In the setting of myelodysplasia with clonal evolution and the emergence of new cytogenetic abnormalities, the patient was diagnosed with myelodysplastic syndrome-post cytotoxic treatment (MDS-pCT), 9 years after chemotherapy and 13 years following her original brain tumor diagnosis. She underwent a hematopoietic stem cell transplant, (10/10 matched-unrelated donor, CD34 selected graft, with reduced intensity conditioning regimen of Thiotepa/Fludarabine/ATG). She is now 18 months post-HSCT and is clinically well, with full donor engraftment.

Discussion

MC-pCT are well known to be associated with alkylating agents (including carboplatin, lomustine, and procarbazine) and topoisomerase II inhibitors, with risk correlating to cumulative dose exposure [2,3,4,5,6, 25]. MN-pCT exhibit a higher proportion of high risk cytogenetic abnormalities than de novo AML, particularly TP53 mutations (found in ~ 30%) and complex karyotypes, as is seen in this patient [3, 4, 26,27,28].
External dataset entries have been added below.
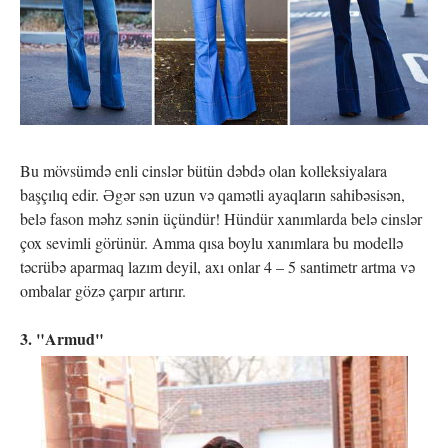
Bu mövsümdə enli cinslər bütün dəbdə olan kolleksiyalara
başçılıq edir. Əgər sən uzun və qamətli ayaqların sahibəsisən,
belə fason məhz sənin üçündür! Hündür xanımlarda belə cinslər
çox sevimli görünür. Amma qısa boylu xanımlara bu modellə
təcrübə aparmaq lazım deyil, axı onlar 4 – 5 santimetr artma və
ombalar gözə çarpır artırır.
3. "Armud"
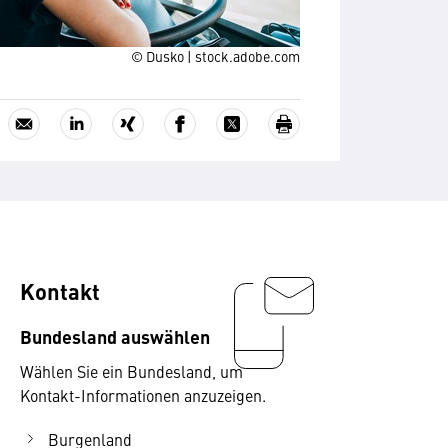
© Dusko | stock.adobe.com
Kontakt
Bundesland auswählen
Wählen Sie ein Bundesland, um
Kontakt-Informationen anzuzeigen.
Burgenland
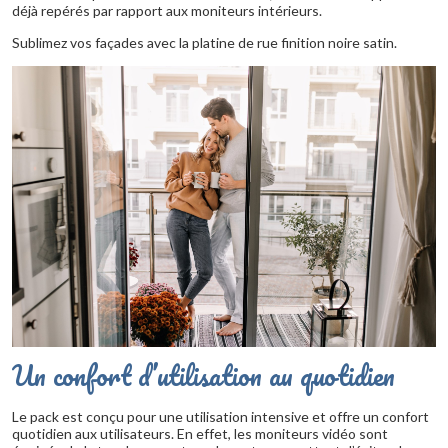
déjà repérés par rapport aux moniteurs intérieurs.
Sublimez vos façades avec la platine de rue finition noire satin.
Un confort d’utilisation au quotidien
Le pack est conçu pour une utilisation intensive et offre un confort
quotidien aux utilisateurs. En effet, les moniteurs vidéo sont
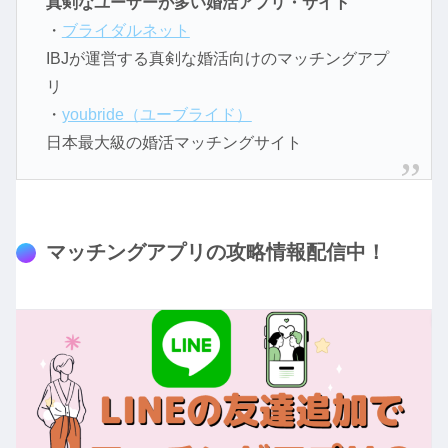
真剣なユーザーが多い婚活アプリ・サイト
・
ブライダルネット
IBJが運営する真剣な婚活向けのマッチングアプ
リ
・
youbride（ユーブライド）
日本最大級の婚活マッチングサイト
マッチングアプリの攻略情報配信中！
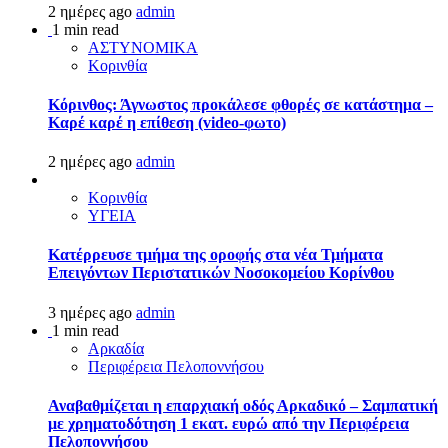
2 ημέρες ago
admin
1 min read
ΑΣΤΥΝΟΜΙΚΑ
Κορινθία
Κόρινθος: Άγνωστος προκάλεσε φθορές σε κατάστημα –
Καρέ καρέ η επίθεση (video-φωτο)
2 ημέρες ago
admin
Κορινθία
ΥΓΕΙΑ
Kατέρρευσε τμήμα της οροφής στα νέα Τμήματα
Επειγόντων Περιστατικών Νοσοκομείου Κορίνθου
3 ημέρες ago
admin
1 min read
Αρκαδία
Περιφέρεια Πελοποννήσου
Αναβαθμίζεται η επαρχιακή οδός Αρκαδικό – Σαμπατική
με χρηματοδότηση 1 εκατ. ευρώ από την Περιφέρεια
Πελοποννήσου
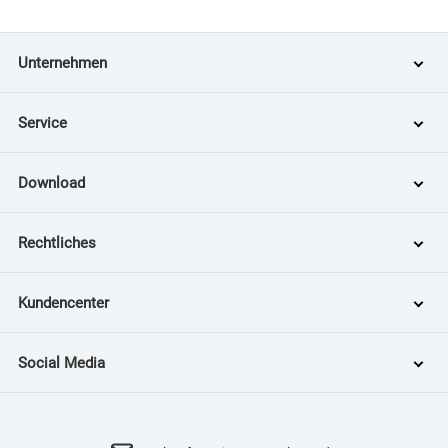
Unternehmen
Service
Download
Rechtliches
Kundencenter
Social Media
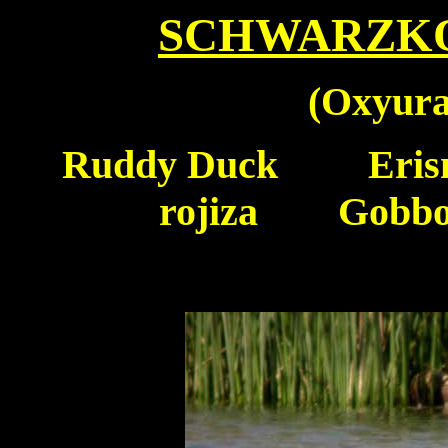
SCHWARZK
(
Oxyura
Ruddy Duck
Erisma
rojiza Gobbo 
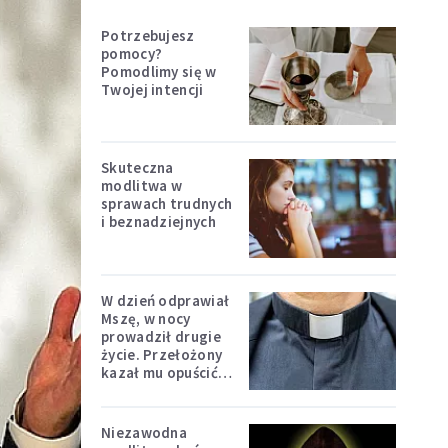
Potrzebujesz
pomocy?
Pomodlimy się w
Twojej intencji
Skuteczna
modlitwa w
sprawach trudnych
i beznadziejnych
W dzień odprawiał
Mszę, w nocy
prowadził drugie
życie. Przełożony
kazał mu opuścić
zakon
Niezawodna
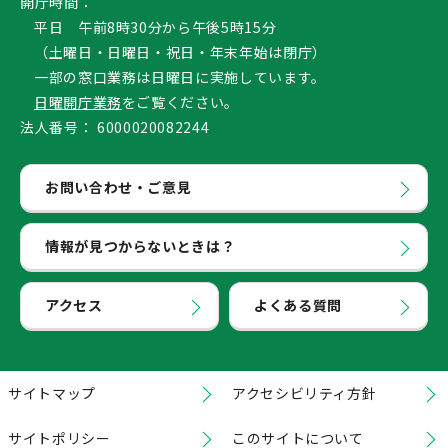
開庁時間：
平日 午前8時30分から午後5時15分
（土曜日・日曜日・祝日・年末年始は閉庁）
一部の窓口業務は日曜日に実施しています。
日曜開庁業務
をご覧ください。
法人番号：
6000020082244
お問い合わせ・ご意見
情報が見つからないときは？
アクセス
よくある質問
サイトマップ
アクセシビリティ方針
サイトポリシー
このサイトについて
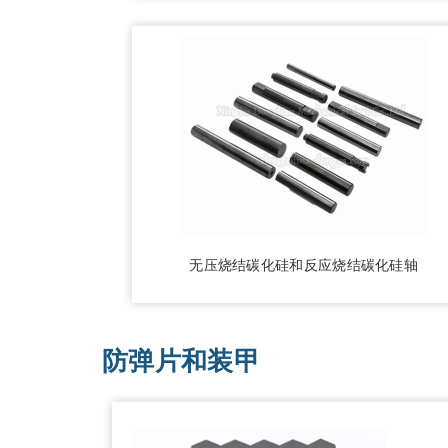
无压烧结碳化硅和反应烧结碳化硅轴
防弹片和装甲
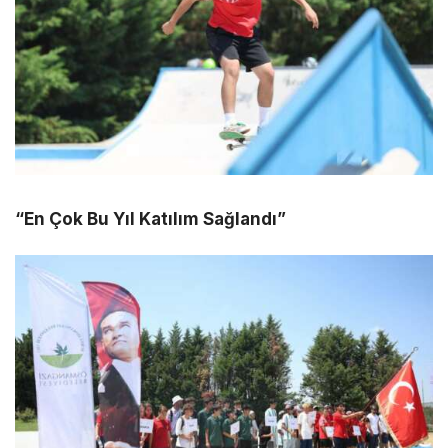
“En Çok Bu Yıl Katılım Sağlandı”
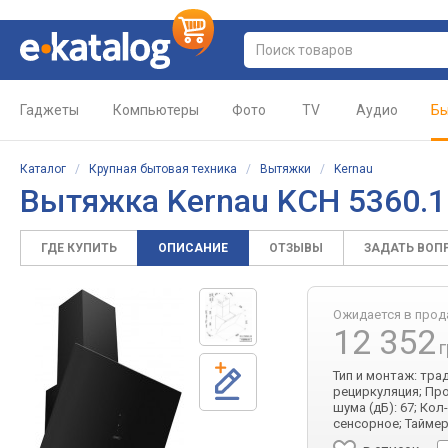
Гаджеты
Компьютеры
Фото
TV
Аудио
Бы
Каталог
/
Крупная бытовая техника
/
Вытяжки
/
Kernau
Вытяжка Kernau KCH 5360.1
ГДЕ КУПИТЬ
ОПИСАНИЕ
ОТЗЫВЫ
ЗАДАТЬ ВОП
Ожидается в про
12 352
г
Тип и монтаж: тра
рециркуляция; Про
шума (дБ): 67; Ко
сенсорное; Тайме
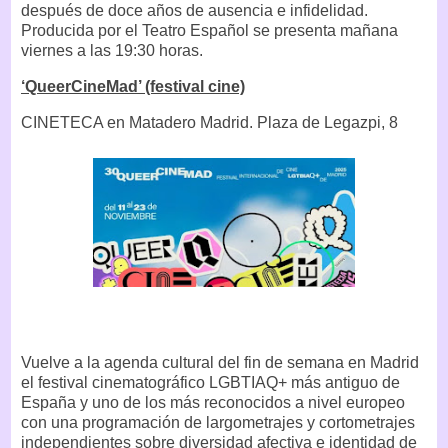
después de doce años de ausencia e infidelidad.
Producida por el Teatro Español se presenta mañana
viernes a las 19:30 horas.
‘QueerCineMad’ (festival cine)
CINETECA en Matadero Madrid. Plaza de Legazpi, 8
Vuelve a la agenda cultural del fin de semana en Madrid
el festival cinematográfico LGBTIAQ+ más antiguo de
España y uno de los más reconocidos a nivel europeo
con una programación de largometrajes y cortometrajes
independientes sobre diversidad afectiva e identidad de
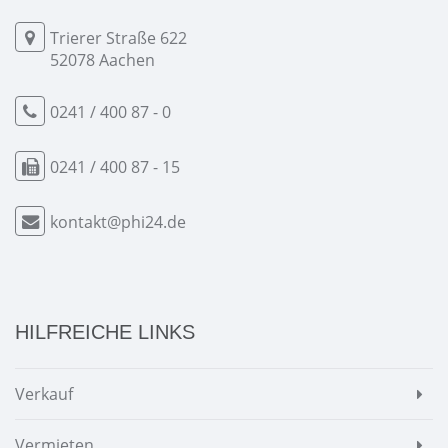
Trierer Straße 622
52078 Aachen
0241 / 400 87 - 0
0241 / 400 87 - 15
kontakt@phi24.de
HILFREICHE LINKS
Verkauf
Vermieten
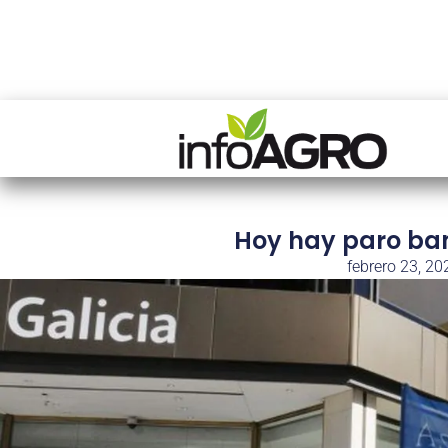
Hoy hay paro ban
febrero 23, 20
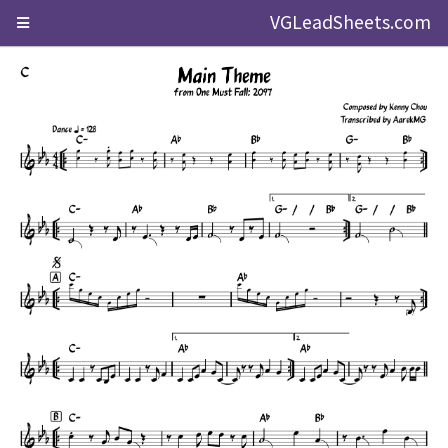
VGLeadSheets.com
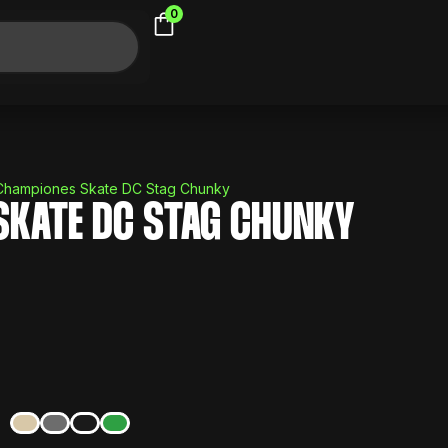
0
Championes Skate DC Stag Chunky
SKATE DC STAG CHUNKY
2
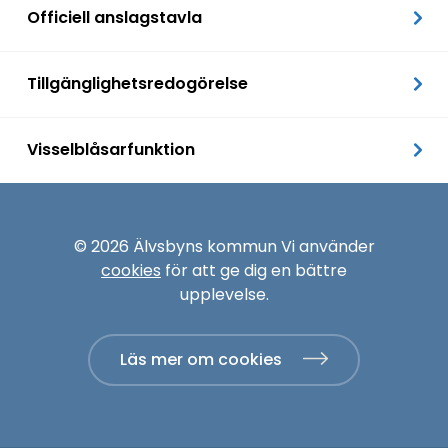
Officiell anslagstavla
Tillgänglighetsredogörelse
Visselblåsarfunktion
© 2026 Älvsbyns kommun Vi använder
cookies
för att ge dig en bättre
upplevelse.
Läs mer om cookies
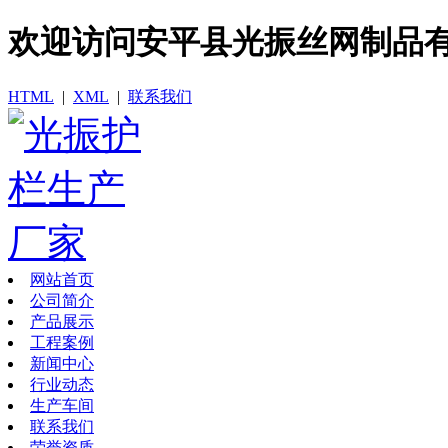
欢迎访问​安平县光振丝网制品
HTML
|
XML
|
联系我们
网站首页
公司简介
产品展示
工程案例
新闻中心
行业动态
生产车间
联系我们
荣誉资质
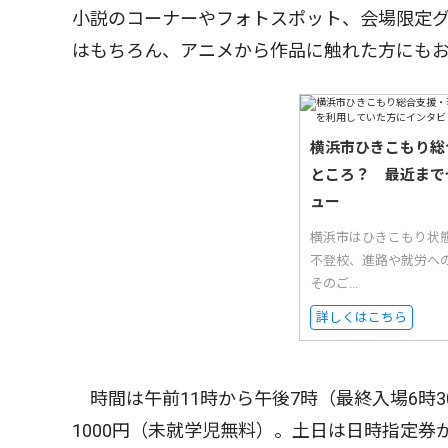
小説のコーナーやフォトスポット、会場限定
はもちろん、アニメから作品に触れた方にも
横浜市ひきこもり総
ところ？ 最近まで
ュー
横浜市はひきこもり状
不登校、進路や就労へ
そのご...
詳しくはこちら
時間は午前11時から午後7時（最終入場6時3
1000円（未就学児無料）。土日は日時指定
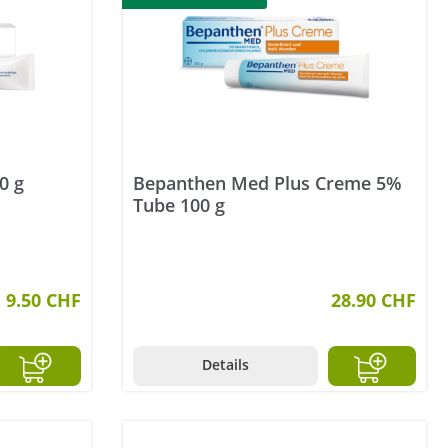
0 g
Bepanthen Med Plus Creme 5%
Tube 100 g
9.50 CHF
28.90 CHF
Details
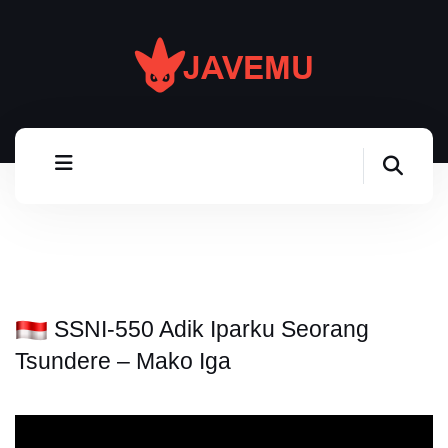
SSNI-550 Adik Iparku Seorang
Tsundere – Mako Iga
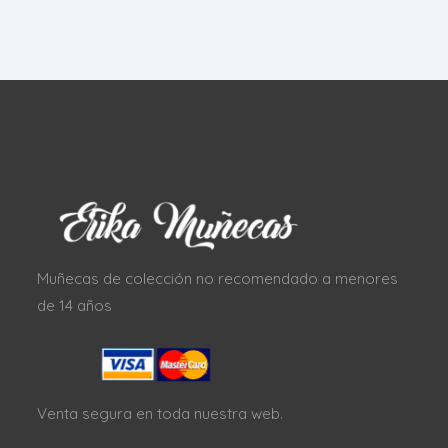
Muñecas de colección no recomendado a menores
de 14 años
Venta segura en toda nuestra web.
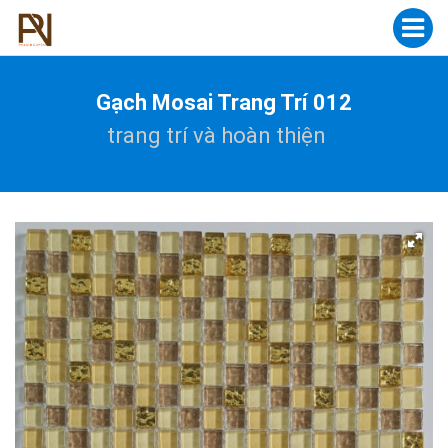
Gạch Mosai Trang Trí 012
trang trí và hoàn thiện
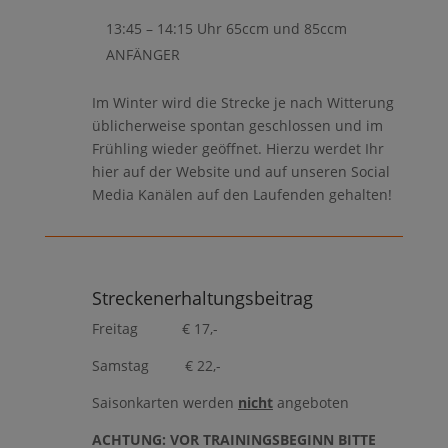
13:45 – 14:15 Uhr 65ccm und 85ccm
ANFÄNGER
Im Winter wird die Strecke je nach Witterung
üblicherweise spontan geschlossen und im
Frühling wieder geöffnet. Hierzu werdet Ihr
hier auf der Website und auf unseren Social
Media Kanälen auf den Laufenden gehalten!
Streckenerhaltungsbeitrag
Freitag € 17,-
Samstag € 22,-
Saisonkarten werden
nicht
angeboten
ACHTUNG: VOR TRAININGSBEGINN BITTE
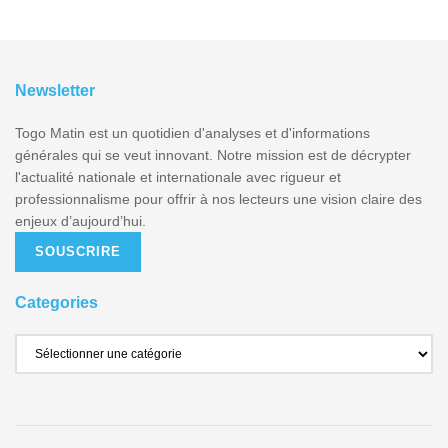
Newsletter
Togo Matin est un quotidien d'analyses et d'informations
générales qui se veut innovant. Notre mission est de décrypter
l'actualité nationale et internationale avec rigueur et
professionnalisme pour offrir à nos lecteurs une vision claire des
enjeux d’aujourd’hui.
SOUSCRIRE
Categories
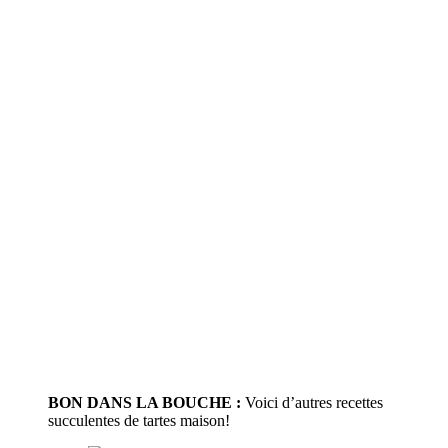
BON DANS LA BOUCHE :
Voici d’autres recettes
succulentes de tartes maison!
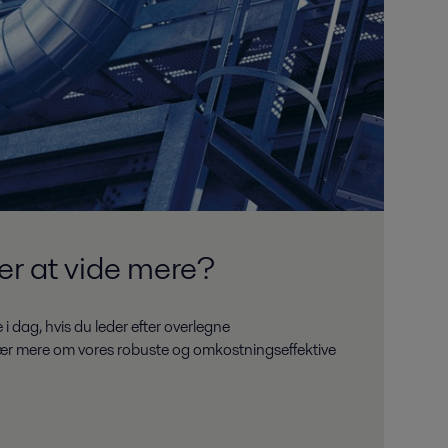
er at vide mere?
 i dag, hvis du leder efter overlegne
lær mere om vores robuste og omkostningseffektive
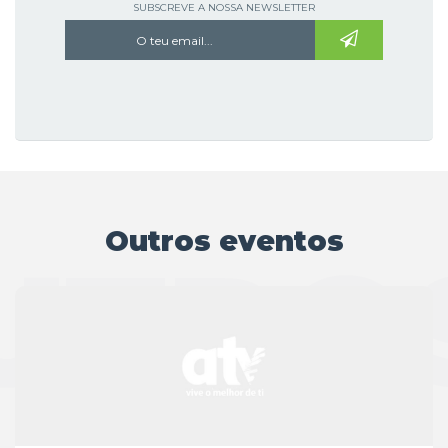
SUBSCREVE A NOSSA NEWSLETTER
Outros eventos
UTRO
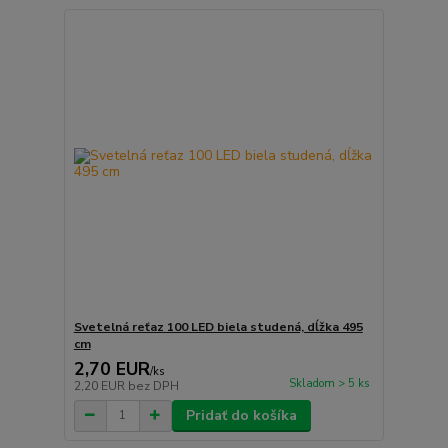
Svetelná reťaz 100 LED biela studená, dĺžka 495
cm
2,70 EUR
/
ks
Skladom > 5 ks
2,20 EUR
bez DPH
Pridať do košíka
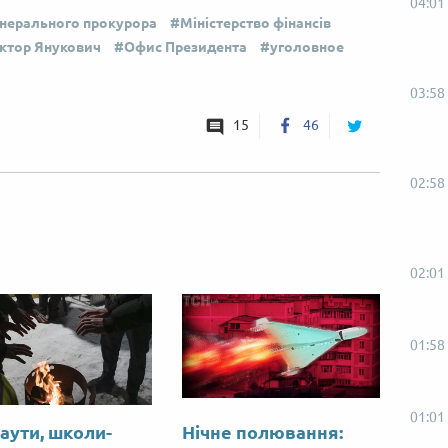
04:01
нерального прокурора
Міністерство фінансів
ктор Янукович
Офис Президента
уголовное
03:58
15
46
02:58
02:01
01:58
01:01
аути, школи-
Нічне полювання:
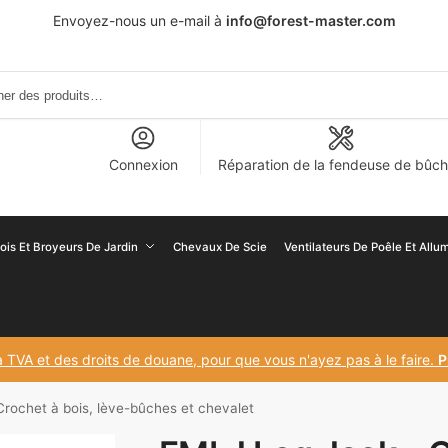
Envoyez-nous un e-mail à
info@forest-master.com
Connexion
Réparation de la fendeuse de bûc
is Et Broyeurs De Jardin
Chevaux De Scie
Ventilateurs De Poêle Et All
 TVA et des droits de douane, pour que vous n'ayez pas à le faire.
P
rochet à bois, lève-bûches et chevalet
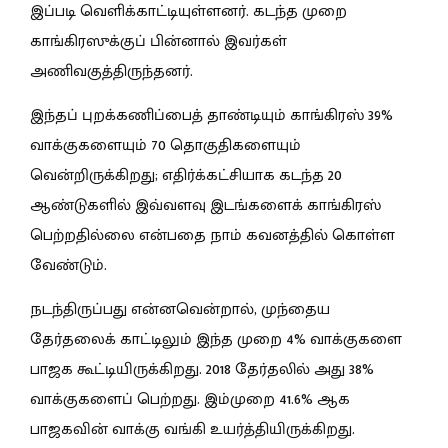
இப்படி வெளிக்காட்டியுள்ளனர். கடந்த முறை
காங்கிரஸுக்குப் பின்னால் இவர்கள்
அணிவகுத்திருந்தனர்.
இந்தப் புறக்கணிப்பைத் தாண்டியும் காங்கிரஸ் 39%
வாக்குகளையும் 70 தொகுதிகளையும்
வென்றிருக்கிறது; எதிர்க்கட்சியாக கடந்த 20
ஆண்டுகளில் இவ்வளவு இடங்களைக் காங்கிரஸ்
பெற்றதில்லை என்பதை நாம் கவனத்தில் கொள்ள
வேண்டும்.
நடந்திருப்பது என்னவென்றால், முந்தைய
தேர்தலைக் காட்டிலும் இந்த முறை 4% வாக்குகளை
பாஜக கூட்டியிருக்கிறது. 2018 தேர்தலில் அது 38%
வாக்குகளைப் பெற்றது. இம்முறை 41.6% ஆக
பாஜகவின் வாக்கு வங்கி உயர்த்தியிருக்கிறது.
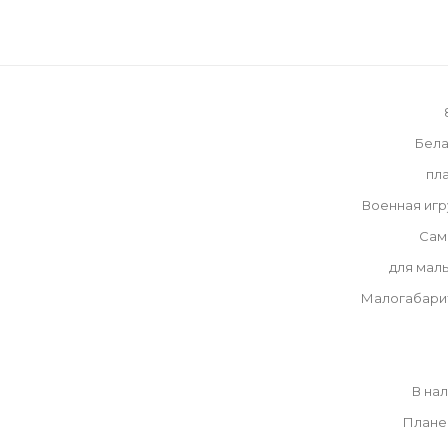
Бела
пл
Военная иг
Сам
для мал
Малогабари
В на
Плане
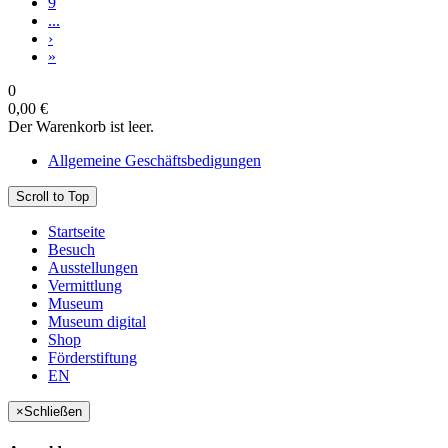
9
...
›
»
0
0,00 €
Der Warenkorb ist leer.
Allgemeine Geschäftsbedigungen
Scroll to Top
Startseite
Besuch
Ausstellungen
Vermittlung
Museum
Museum digital
Shop
Förderstiftung
EN
×
Schließen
MN-pCT are exceedingly rare in the pLGG setting. The largest published review of secondary neoplasms (SNs) in pediatric patients with primary CNS tumors retrospectively analyzed 1283 patients; among these, 24 SNs were identified, including 3 patients with t-MN, none of whom had a primary diagnosis of pLGG [29]. There have only been two other reported cases of MN-pCT occurring in LGG patients [23, 24]. The first patient was treated similarly to our case with sequential alkylator-based regimens (vincristine-carboplatin followed by TPCV at recurrence) and developed t-MDS 9 years following diagnosis [23]. Details of the other patient’s treatment are not known [24].

Pediatric MN-pCT carry a poor prognosis with a 5-year OS in patients treated with HSCT of 30% (based on limited pediatric data series) compared with de novo AML which has an expected 5-year overall survival of 75% [2, 3, 6,7,8,9,10,11, 30]. For patients with a primary diagnosis of pLGG, which carries an otherwise excellent 10-year OS of > 85%, MN-pCT represent an unacceptable secondary treatment effect [12]. Given the evolving understanding of the molecular drivers in pLGG, MAPK-targeted therapies are being increasingly used in this disease, with several agents FDA-approved in the both the upfront and recurrent/progressive settings, and multiple others under investigation in phase II/III clinical trials [21, 22]. Consideration of long-term treatment morbidity is paramount in pLGG, and this case highlights a particularly devastating entity that may prompt consideration of targeted treatment options in an effort to avoid prolonged alkylator exposure and risk of secondary malignancy.